__WHAT YOU WILL DO__.
Copy out every line of text in the records below character for character, but leave out the pictures.

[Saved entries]
□ □ □ □
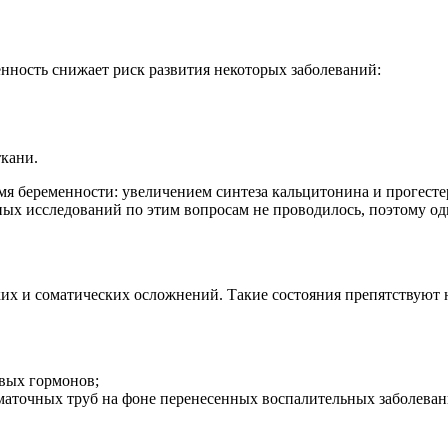
енность снижает риск развития некоторых заболеваний:
ткани.
я беременности: увеличением синтеза кальцитонина и прогесте
ных исследований по этим вопросам не проводилось, поэтому одн
ских и соматических осложнений. Такие состояния препятствую
вых гормонов;
 маточных труб на фоне перенесенных воспалительных заболеван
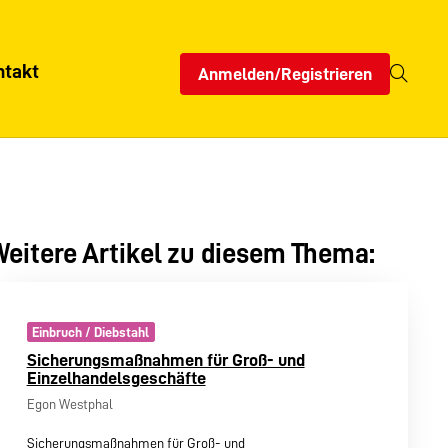
ntakt
Anmelden/Registrieren
eitere Artikel zu diesem Thema:
Einbruch / Diebstahl
Sicherungsmaßnahmen für Groß- und
Einzelhandelsgeschäfte
Egon Westphal
Sicherungsmaßnahmen für Groß- und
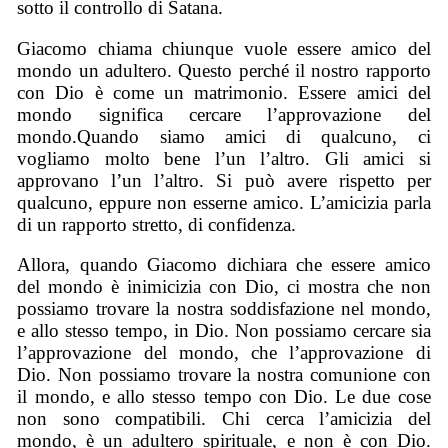
sotto il controllo di Satana.
Giacomo chiama chiunque vuole essere amico del
mondo un adultero. Questo perché il nostro rapporto
con Dio è come un matrimonio. Essere amici del
mondo significa cercare l’approvazione del
mondo.Quando siamo amici di qualcuno, ci
vogliamo molto bene l’un l’altro. Gli amici si
approvano l’un l’altro. Si può avere rispetto per
qualcuno, eppure non esserne amico. L’amicizia parla
di un rapporto stretto, di confidenza.
Allora, quando Giacomo dichiara che essere amico
del mondo è inimicizia con Dio, ci mostra che non
possiamo trovare la nostra soddisfazione nel mondo,
e allo stesso tempo, in Dio. Non possiamo cercare sia
l’approvazione del mondo, che l’approvazione di
Dio. Non possiamo trovare la nostra comunione con
il mondo, e allo stesso tempo con Dio. Le due cose
non sono compatibili. Chi cerca l’amicizia del
mondo, è un adultero spirituale, e non è con Dio.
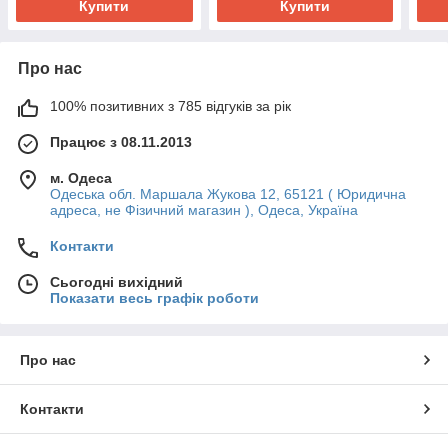
Купити
Купити
Про нас
100% позитивних з 785 відгуків за рік
Працює з 08.11.2013
м. Одеса
Одеська обл. Маршала Жукова 12, 65121 ( Юридична
адреса, не Фізичний магазин ), Одеса, Україна
Контакти
Сьогодні вихідний
Показати весь графік роботи
Про нас
Контакти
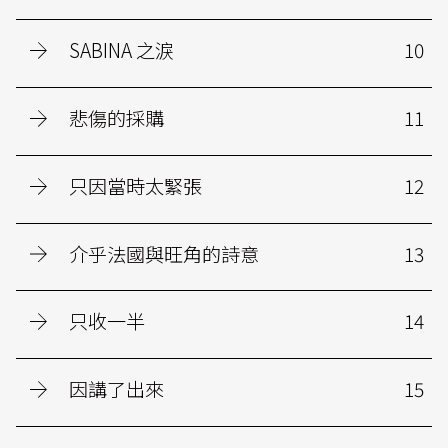
SABINA 之淚
10
悲傷的採購
11
只因當時太緊張
12
介乎法國與旺角的詩意
13
只收一半
14
因講了出來
15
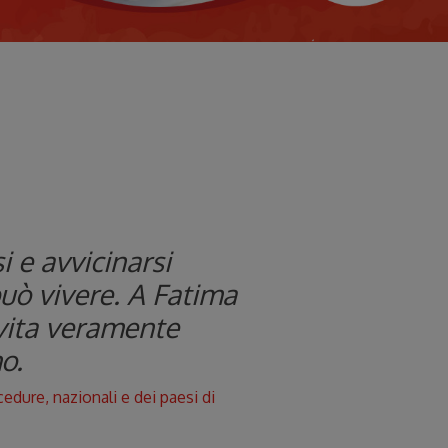
i e avvicinarsi
può vivere. A Fatima
vita veramente
o.
dure, nazionali e dei paesi di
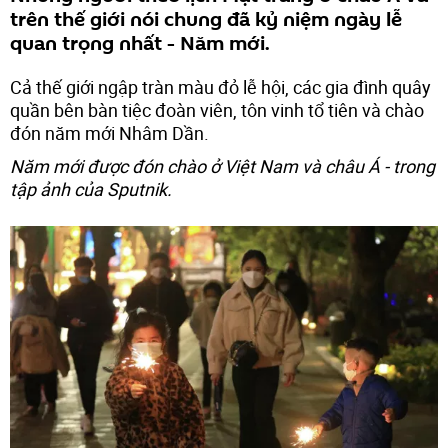
trên thế giới nói chung đã kỷ niệm ngày lễ
quan trọng nhất - Năm mới.
Cả thế giới ngập tràn màu đỏ lễ hội, các gia đình quây
quần bên bàn tiệc đoàn viên, tôn vinh tổ tiên và chào
đón năm mới Nhâm Dần.
Năm mới được đón chào ở Việt Nam và châu Á - trong
tập ảnh của Sputnik.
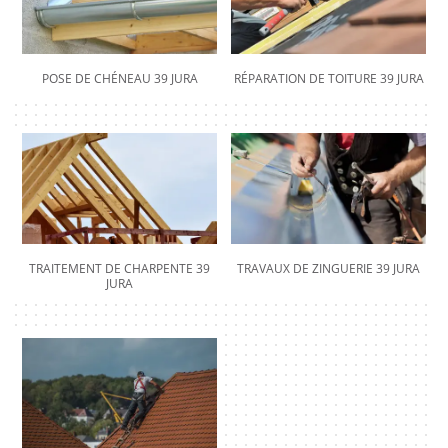
POSE DE CHÉNEAU 39 JURA
RÉPARATION DE TOITURE 39 JURA
TRAITEMENT DE CHARPENTE 39
TRAVAUX DE ZINGUERIE 39 JURA
JURA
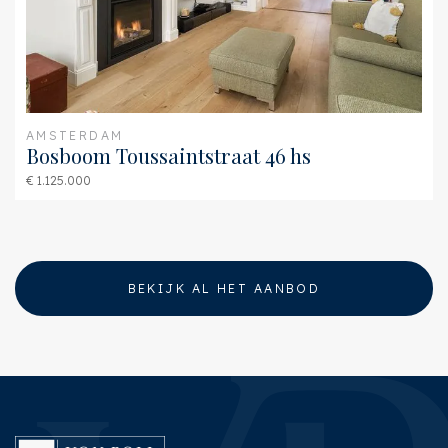
AMSTERDAM
Bosboom Toussaintstraat 46 hs
€ 1.125.000
BEKIJK AL HET AANBOD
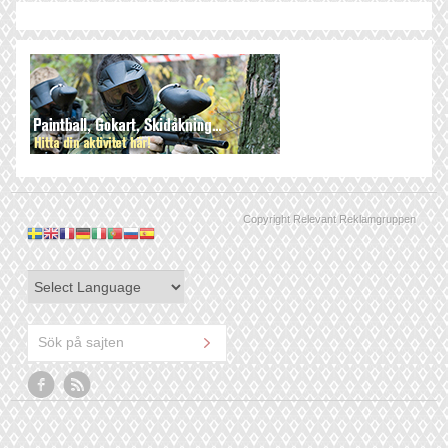
Copyright Relevant Reklamgruppen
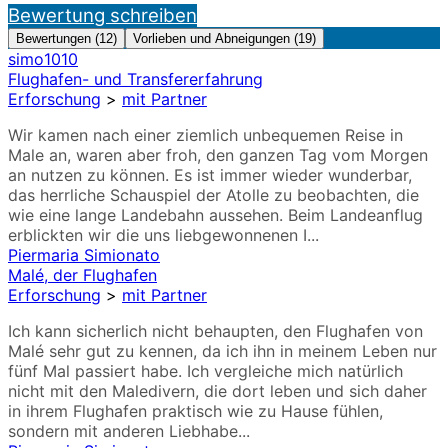
Bewertung schreiben
Bewertungen (12)
Vorlieben und Abneigungen (19)
simo1010
Flughafen- und Transfererfahrung
Erforschung
>
mit Partner
Wir kamen nach einer ziemlich unbequemen Reise in
Male an, waren aber froh, den ganzen Tag vom Morgen
an nutzen zu können. Es ist immer wieder wunderbar,
das herrliche Schauspiel der Atolle zu beobachten, die
wie eine lange Landebahn aussehen. Beim Landeanflug
erblickten wir die uns liebgewonnenen I...
Piermaria Simionato
Malé, der Flughafen
Erforschung
>
mit Partner
Ich kann sicherlich nicht behaupten, den Flughafen von
Malé sehr gut zu kennen, da ich ihn in meinem Leben nur
fünf Mal passiert habe. Ich vergleiche mich natürlich
nicht mit den Maledivern, die dort leben und sich daher
in ihrem Flughafen praktisch wie zu Hause fühlen,
sondern mit anderen Liebhabe...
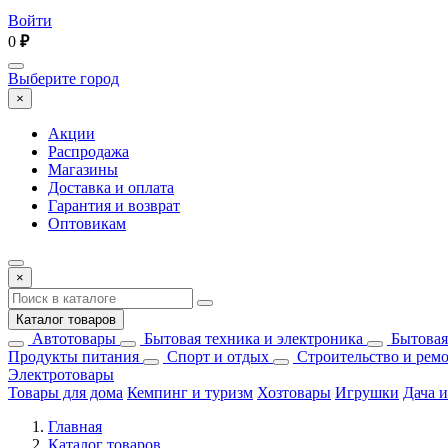
Войти
0
₽
Выберите город
×
Акции
Распродажа
Магазины
Доставка и оплата
Гарантия и возврат
Оптовикам
×
Каталог товаров
Автотовары
Бытовая техника и электроника
Бытовая
Продукты питания
Спорт и отдых
Строительство и рем
Электротовары
Товары для дома
Кемпинг и туризм
Хозтовары
Игрушки
Дача и
Главная
Каталог товаров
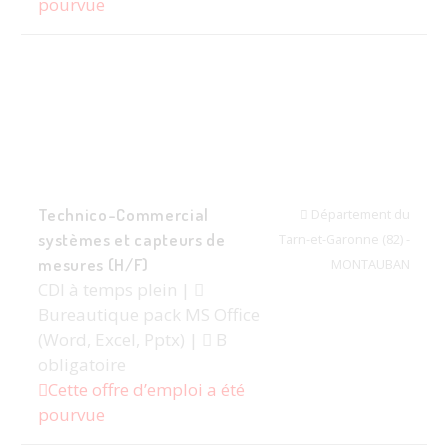
pourvue
Technico-Commercial
Département du
systèmes et capteurs de
Tarn-et-Garonne (82) -
mesures (H/F)
MONTAUBAN
CDI à temps plein |
Bureautique pack MS Office
(Word, Excel, Pptx) |
B
obligatoire
Cette offre d’emploi a été
pourvue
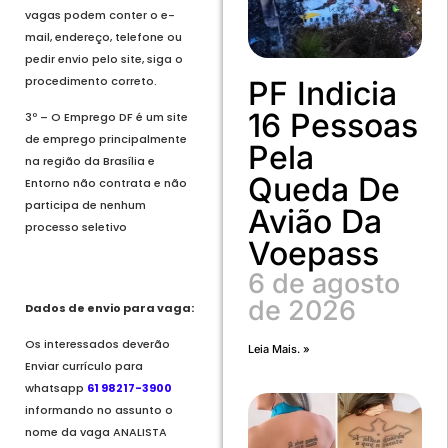
vagas podem conter o e-
mail, endereço, telefone ou
pedir envio pelo site, siga o
procedimento correto.
PF Indicia
16 Pessoas
3º – O Emprego DF é um site
de emprego principalmente
Pela
na região da Brasília e
Queda De
Entorno não contrata e não
participa de nenhum
Avião Da
processo seletivo
Voepass
6 de agosto
de 2026
Dados de envio para vaga:
Os interessados deverão
Leia Mais. »
Enviar currículo para
whatsapp
61 98217-3900
informando no assunto o
nome da vaga ANALISTA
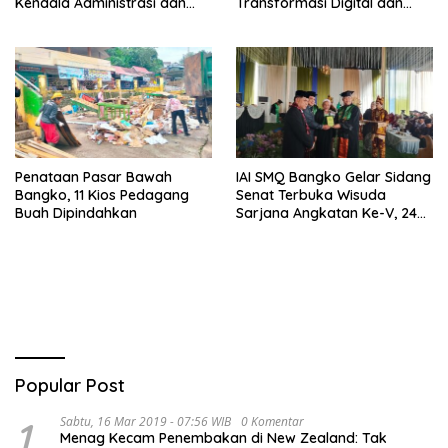
Kendala Administrasi dan
Transformasi Digital dan
Teknis
Peran UMKM
Penataan Pasar Bawah
IAI SMQ Bangko Gelar Sidang
Bangko, 11 Kios Pedagang
Senat Terbuka Wisuda
Buah Dipindahkan
Sarjana Angkatan Ke-V, 243
Mahasiswa Diwisudakan
Popular Post
1
Sabtu, 16 Mar 2019 - 07:56 WIB
0 Komentar
Menag Kecam Penembakan di New Zealand: Tak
□ □ □ □
__THE COMPLETED TASK__.
енность снижает риск развития некоторых заболеваний:
ткани.
я беременности: увеличением синтеза кальцитонина и прогесте
ных исследований по этим вопросам не проводилось, поэтому одн
ских и соматических осложнений. Такие состояния препятствую
вых гормонов;
 маточных труб на фоне перенесенных воспалительных заболеван
ntakt
Anmelden/Registrieren
eitere Artikel zu diesem Thema:
Einbruch / Diebstahl
Sicherungsmaßnahmen für Groß- und
Einzelhandelsgeschäfte
Egon Westphal
Sicherungsmaßnahmen für Groß- und
sotto il controllo di Satana.
Giacomo chiama chiunque vuole essere amico del
mondo un adultero. Questo perché il nostro rapporto
con Dio è come un matrimonio. Essere amici del
mondo significa cercare l’approvazione del
mondo.Quando siamo amici di qualcuno, ci
vogliamo molto bene l’un l’altro. Gli amici si
approvano l’un l’altro. Si può avere rispetto per
qualcuno, eppure non esserne amico. L’amicizia parla
di un rapporto stretto, di confidenza.
Allora, quando Giacomo dichiara che essere amico
del mondo è inimicizia con Dio, ci mostra che non
possiamo trovare la nostra soddisfazione nel mondo,
e allo stesso tempo, in Dio. Non possiamo cercare sia
l’approvazione del mondo, che l’approvazione di
Dio. Non possiamo trovare la nostra comunione con
il mondo, e allo stesso tempo con Dio. Le due cose
non sono compatibili. Chi cerca l’amicizia del
mondo, è un adultero spirituale, e non è con Dio.
Купити
Купити
Про нас
100% позитивних з 785 відгуків за рік
Працює з 08.11.2013
м. Одеса
Одеська обл. Маршала Жукова 12, 65121 ( Юридична
адреса, не Фізичний магазин ), Одеса, Україна
Контакти
Сьогодні вихідний
Показати весь графік роботи
Про нас
Контакти
SABINA 之淚
10
悲傷的採購
11
只因當時太緊張
12
介乎法國與旺角的詩意
13
只收一半
14
因講了出來
15
i e avvicinarsi
può vivere. A Fatima
vita veramente
o.
dure, nazionali e dei paesi di
trên thế giới nói chung đã kỷ niệm ngày lễ
quan trọng nhất - Năm mới.
Cả thế giới ngập tràn màu đỏ lễ hội, các gia đình quây
quần bên bàn tiệc đoàn viên, tôn vinh tổ tiên và chào
đón năm mới Nhâm Dần.
Năm mới được đón chào ở Việt Nam và châu Á - trong
tập ảnh của Sputnik.
POSE DE CHÉNEAU 39 JURA
RÉPARATION DE TOITURE 39 JURA
TRAITEMENT DE CHARPENTE 39
TRAVAUX DE ZINGUERIE 39 JURA
JURA
AMSTERDAM
Bosboom Toussaintstraat 46 hs
€ 1.125.000
BEKIJK AL HET AANBOD
Copyright Relevant Reklamgruppen
Bewertung schreiben
Bewertungen (12)
Vorlieben und Abneigungen (19)
simo1010
Flughafen- und Transfererfahrung
Erforschung
>
mit Partner
Wir kamen nach einer ziemlich unbequemen Reise in
Male an, waren aber froh, den ganzen Tag vom Morgen
an nutzen zu können. Es ist immer wieder wunderbar,
das herrliche Schauspiel der Atolle zu beobachten, die
wie eine lange Landebahn aussehen. Beim Landeanflug
erblickten wir die uns liebgewonnenen I...
Piermaria Simionato
Malé, der Flughafen
Erforschung
>
mit Partner
Ich kann sicherlich nicht behaupten, den Flughafen von
Malé sehr gut zu kennen, da ich ihn in meinem Leben nur
fünf Mal passiert habe. Ich vergleiche mich natürlich
nicht mit den Maledivern, die dort leben und sich daher
in ihrem Flughafen praktisch wie zu Hause fühlen,
sondern mit anderen Liebhabe...
Войти
0
₽
Выберите город
×
Акции
Распродажа
Магазины
Доставка и оплата
Гарантия и возврат
Оптовикам
×
Каталог товаров
Автотовары
Бытовая техника и электроника
Бытовая
Продукты питания
Спорт и отдых
Строительство и рем
Электротовары
Товары для дома
Кемпинг и туризм
Хозтовары
Игрушки
Дача и
Главная
Каталог товаров
pourvue
Technico-Commercial
Département du
systèmes et capteurs de
Tarn-et-Garonne (82) -
mesures (H/F)
MONTAUBAN
CDI à temps plein |
Bureautique pack MS Office
(Word, Excel, Pptx) |
B
obligatoire
Cette offre d’emploi a été
pourvue
vagas podem conter o e-
mail, endereço, telefone ou
pedir envio pelo site, siga o
procedimento correto.
PF Indicia
16 Pessoas
3º – O Emprego DF é um site
de emprego principalmente
Pela
na região da Brasília e
Queda De
Entorno não contrata e não
participa de nenhum
Avião Da
processo seletivo
Voepass
6 de agosto
de 2026
Dados de envio para vaga:
Os interessados deverão
Leia Mais. »
Enviar currículo para
whatsapp
61 98217-3900
informando no assunto o
nome da vaga ANALISTA
Kendala Administrasi dan
Transformasi Digital dan
Teknis
Peran UMKM
Penataan Pasar Bawah
IAI SMQ Bangko Gelar Sidang
Bangko, 11 Kios Pedagang
Senat Terbuka Wisuda
Buah Dipindahkan
Sarjana Angkatan Ke-V, 243
Mahasiswa Diwisudakan
Popular Post
1
Sabtu, 16 Mar 2019 - 07:56 WIB
0 Komentar
Menag Kecam Penembakan di New Zealand: Tak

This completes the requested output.